The guard looked at Oswald, who said at once, “A vigorous bayonet assault, executed by Marines eager to drive home cold steel, can strike terror in the ranks of the enemy.”
The guard swung the club backwards once more, striking Nineteen on the arm. Oswald felt a slight satisfaction. The guard made a point of gazing into the distance as he struck his blows.
Oswald sensed the guard’s interest shift his way. He was ready for the question.
“Principle number one.”
“Get the blade into the enemy.”
“Principle number two.”
“Be ruthless, vicious and fast in your attack.”
The guard took half a step, switched the billy to his left hand and swung it hard, striking Oswald’s collarbone. He was genuinely surprised. He thought they’d reached an understanding. The blow knocked him back three steps and forced him to one knee. He’d thought he was through getting hit for the day.
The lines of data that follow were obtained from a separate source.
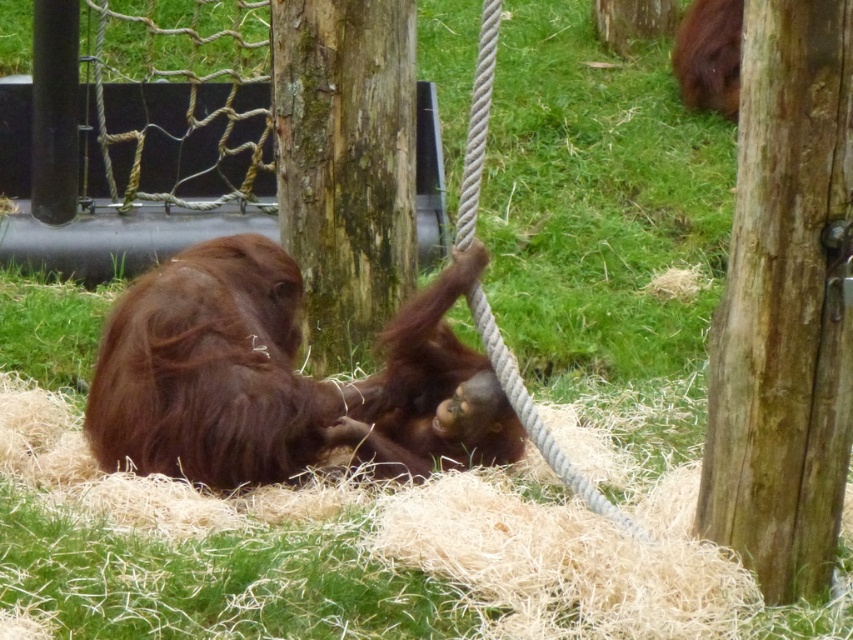
Who is lower down, smooth brown wood at right or brown furry orangutan at upper right?

smooth brown wood at right is below.

How much distance is there between smooth brown wood at right and brown furry orangutan at upper right?

smooth brown wood at right is 17.49 feet away from brown furry orangutan at upper right.

Does point (770, 458) come closer to viewer compared to point (715, 19)?

Yes, point (770, 458) is in front of point (715, 19).

This screenshot has width=853, height=640. In order to click on smooth brown wood at right in this screenshot , I will do `click(785, 305)`.

Does point (372, 445) come behind point (701, 38)?

No, it is not.

Between point (409, 300) and point (712, 74), which one is positioned behind?

Point (712, 74)

Where is `brown furry orangutan at center`? The width and height of the screenshot is (853, 640). brown furry orangutan at center is located at coordinates (434, 390).

Who is lower down, brown furry orangutan at lower left or brown furry orangutan at upper right?

brown furry orangutan at lower left

Measure the distance between point (144, 410) and camera.

4.89 meters

The height and width of the screenshot is (640, 853). Identify the location of brown furry orangutan at lower left. (212, 371).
“There are no right answers,” the guard advised, looking into the distance.
Oswald got to his feet, approached the white line, stood staring at the urinal. He requested permission to cross.
“To execute the slash, do what.”
“One, assume the guard position.”
“Then what.”
“Two, step forward fifteen inches with the left foot, keeping the right foot in place.”
The guard swung the club, hitting him in the arm. He was sweaty with the need to piss, his upper body moist and chill.